■ SELECTED EXTRACT ■
-- -- --
OPINION: Population studies need to be transparent
Researchers comment on the ScienceNordic article ‘Big EU obesity study is not representative’ and give their point of view.
The Norwegian translation ‘Big EU obesity study is not representative’ would have been the correct translation of the article published May 31 at the ScienceNordic homepage. Instead, the catchy title ‘Big EU obesity study is lightweight’ was chosen.
As authors of the study ‘Assessment of selection bias in a health survey of children and families -- the IDEFICS Sweden-study ’Regber S, Novak M, Eiben G, Lissner L, Hense S, Sandstrom TZ, Ahrens W, Marild S: BMC Public Health 2013, 13(1):418, we would like to comment on the article and give our point of view.
The article is properly referenced except for two factual errors;
( 1) the Swedish Statistical Bureau does not gather children’s growth data. These data were drawn from the children’s health records at Child Health Centers and School Health Services. We could show that there was no selection bias of children with overweight or obesity, i.e. our hypothesis was not supported. This is a positive sign for starting health promoting and preventive interventions at an early age in children’s lives.
Several scientific studies have shown that obesity is stigmatizing, but in our study with very young children aged 2-9 years of age, this didn’t seem to have an effect on participation in a health survey.
(2) Assessment of selection bias was only studied in Sweden which means that the same conclusions of the study cannot be drawn for the whole IDEFICS study. However, in a recent publication by Hense et al (Epidemiology Research International, 2013) it was confirmed across all eight survey countries that overweight in the child, as well as social characteristics of the family were predictors of attrition at the time of the 2-year re-examination.
-- -- --
■ DATA PROVIDED ■
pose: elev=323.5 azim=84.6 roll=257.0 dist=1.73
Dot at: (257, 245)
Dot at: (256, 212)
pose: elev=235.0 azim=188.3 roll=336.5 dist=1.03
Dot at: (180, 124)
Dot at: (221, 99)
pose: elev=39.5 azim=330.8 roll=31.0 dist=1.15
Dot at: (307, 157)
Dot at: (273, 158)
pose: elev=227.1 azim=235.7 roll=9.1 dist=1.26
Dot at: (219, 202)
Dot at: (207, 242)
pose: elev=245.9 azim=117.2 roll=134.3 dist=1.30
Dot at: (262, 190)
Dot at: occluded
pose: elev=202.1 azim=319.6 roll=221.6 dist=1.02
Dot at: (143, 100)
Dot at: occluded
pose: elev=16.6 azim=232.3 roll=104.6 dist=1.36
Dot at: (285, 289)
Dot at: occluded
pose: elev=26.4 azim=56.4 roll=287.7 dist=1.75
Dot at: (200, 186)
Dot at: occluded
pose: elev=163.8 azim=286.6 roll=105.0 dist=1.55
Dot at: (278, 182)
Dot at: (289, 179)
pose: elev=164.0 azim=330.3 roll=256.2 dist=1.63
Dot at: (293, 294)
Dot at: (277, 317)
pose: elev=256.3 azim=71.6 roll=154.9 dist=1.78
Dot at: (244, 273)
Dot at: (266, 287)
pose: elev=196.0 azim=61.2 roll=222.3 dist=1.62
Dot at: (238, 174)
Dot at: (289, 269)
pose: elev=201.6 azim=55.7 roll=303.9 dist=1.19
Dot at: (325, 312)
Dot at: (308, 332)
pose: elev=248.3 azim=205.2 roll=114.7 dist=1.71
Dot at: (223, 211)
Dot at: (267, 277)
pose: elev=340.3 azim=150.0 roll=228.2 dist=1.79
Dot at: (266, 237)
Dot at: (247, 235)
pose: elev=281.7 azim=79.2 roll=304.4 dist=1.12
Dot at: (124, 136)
-- -- --
■ WORK REQUIRED ■
In the opinion piece on population studies, rewrite the passage starting with "OPINION: Population studies" and going on through "our point of view.", with "eye-catching" in place of "catchy".

■ RESULT OF THIS TASK ■
OPINION: Population studies need to be transparent
Researchers comment on the ScienceNordic article ‘Big EU obesity study is not representative’ and give their point of view.
The Norwegian translation ‘Big EU obesity study is not representative’ would have been the correct translation of the article published May 31 at the ScienceNordic homepage. Instead, the eye-catching title ‘Big EU obesity study is lightweight’ was chosen.
As authors of the study ‘Assessment of selection bias in a health survey of children and families -- the IDEFICS Sweden-study ’Regber S, Novak M, Eiben G, Lissner L, Hense S, Sandstrom TZ, Ahrens W, Marild S: BMC Public Health 2013, 13(1):418, we would like to comment on the article and give our point of view.